Back in November, Air Commodore Yusuf Anas of the Center for Crisis Communication shot down hopes that the militants would be defeated by December, calling the target date "not tenable" since Boko Haram continues its attacks.

The terror group has been waging war in Nigeria for close to six years, and has killed well over 20,000 people. It has clashed with Nigeria's army, it has attacked civilians, and it has especially focused on Christians, seeking to drive them out of the country.

The extremists have carried out Christmas Day attacks on Christians for several years in a row, including a bombing of a Catholic church in Abuja in 2011 that killed 37 churchgoers.

The AP article noted that Maiduguri is a large refugee city, hosting close to 1 million of the 2.5 million people who have been internally displaced due to Boko Haram's various attacks.
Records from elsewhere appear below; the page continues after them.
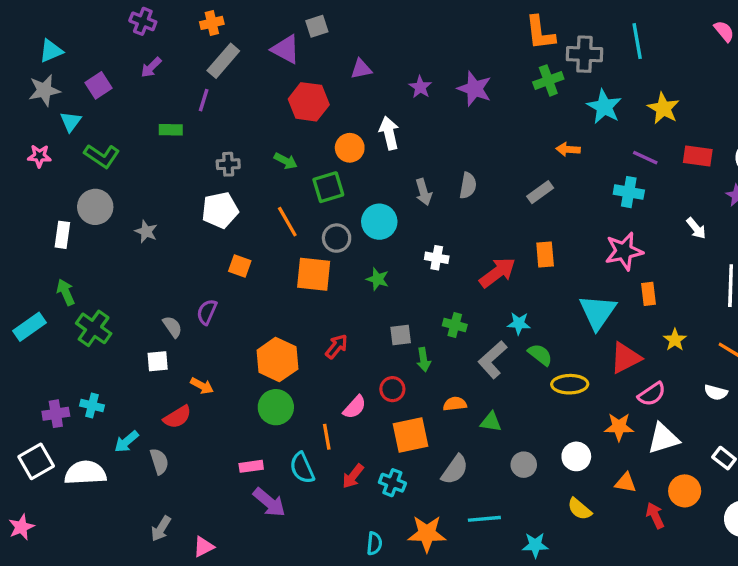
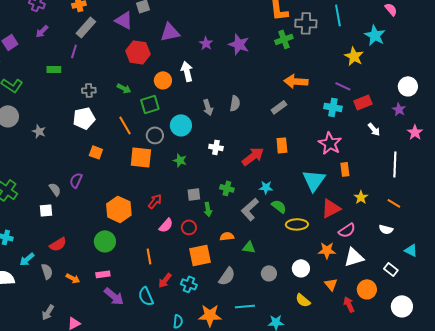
purple triangle: (361, 69) -> (170, 32), size x1.5
cyan star: (604, 107) -> (375, 35), moved
orange arrow: (568, 149) -> (296, 81), size x1.6
red rectangle: (698, 156) -> (363, 102), moved, turned -30
pink star: (624, 251) -> (330, 143), turned -30
orange arrow: (202, 386) -> (73, 278), moved
green circle: (276, 407) -> (105, 241), moved
pink semicircle: (355, 407) -> (166, 225), moved
cyan semicircle: (302, 468) -> (146, 296), moved
orange triangle: (626, 483) -> (331, 284), turned 40

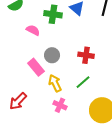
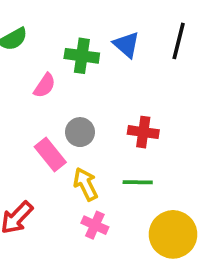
pink semicircle: (33, 30) -> (45, 86), turned 96
green line: (83, 82) -> (138, 182), turned 42

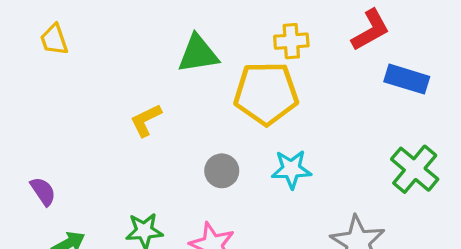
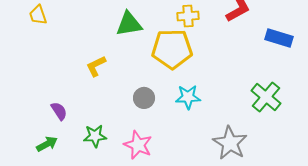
blue rectangle: (407, 79) -> (279, 38), moved
purple semicircle: (43, 191) -> (59, 111), moved

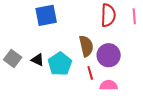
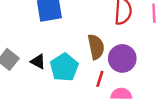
red line: (90, 73) -> (100, 79), turned 32

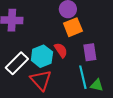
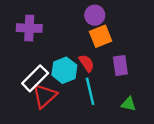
cyan line: (83, 77) -> (90, 91), moved
red triangle: (41, 80) -> (44, 96), moved, turned 30

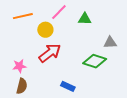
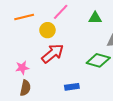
green triangle: (85, 19) -> (95, 18), moved
blue rectangle: (68, 86) -> (72, 87), turned -32

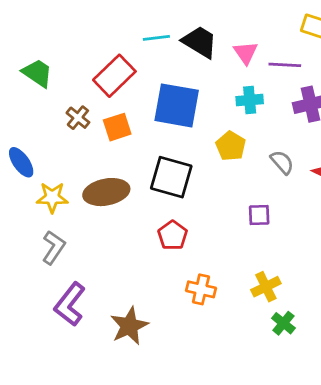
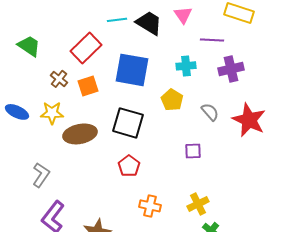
pink triangle: (246, 53) -> (183, 15), moved
blue ellipse: (21, 162) -> (17, 112), turned -30
yellow star: (52, 197) -> (52, 113), moved

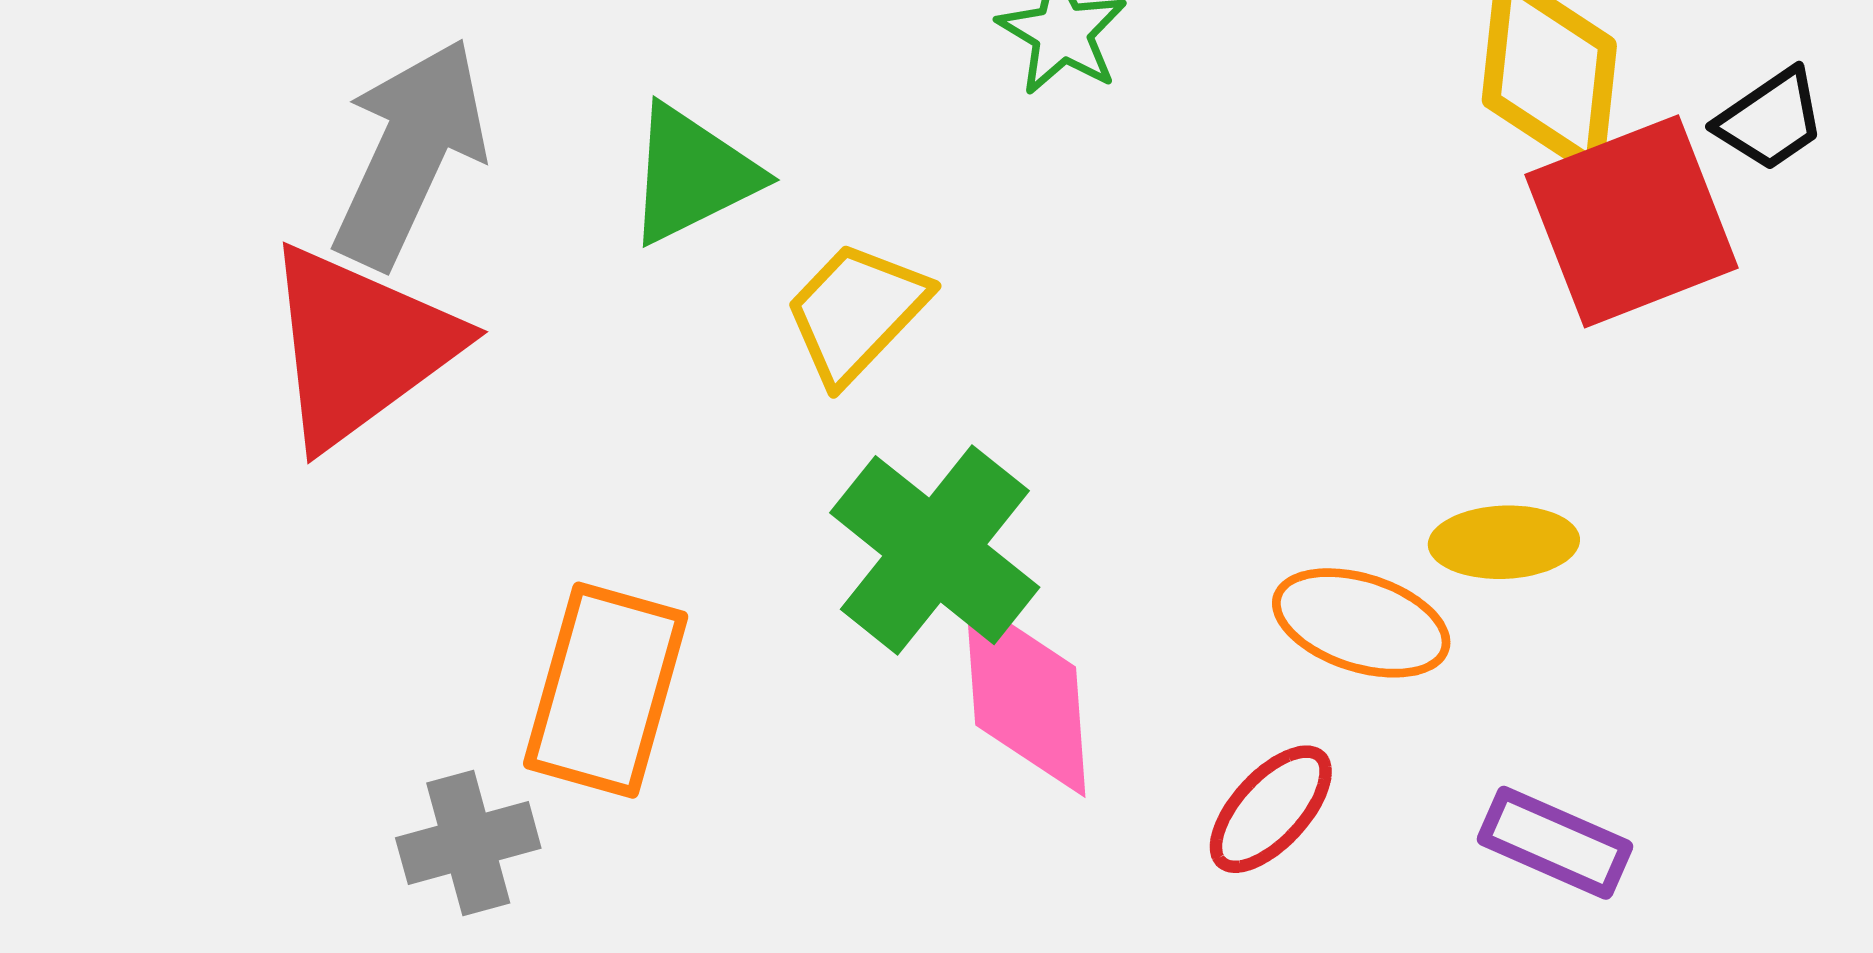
Reports suggested that women have been forced to carry out suicide bombings for the terrorists, who have become notorious for kidnapping thousands of women and girls from towns and villages.

"We are under siege. We don't know how many of these bombs or these female suicide bombers were sneaked into Maiduguri last night," civil servant Yunusa Abdullahi said.

The radical group has aligned itself with the Islamic State in Iraq and Syria, and now calls itself IS' "West African province."

It has also attacked towns in neighboring countries around the Lake Chad region, though has suffered military losses against Cameroon's army especially.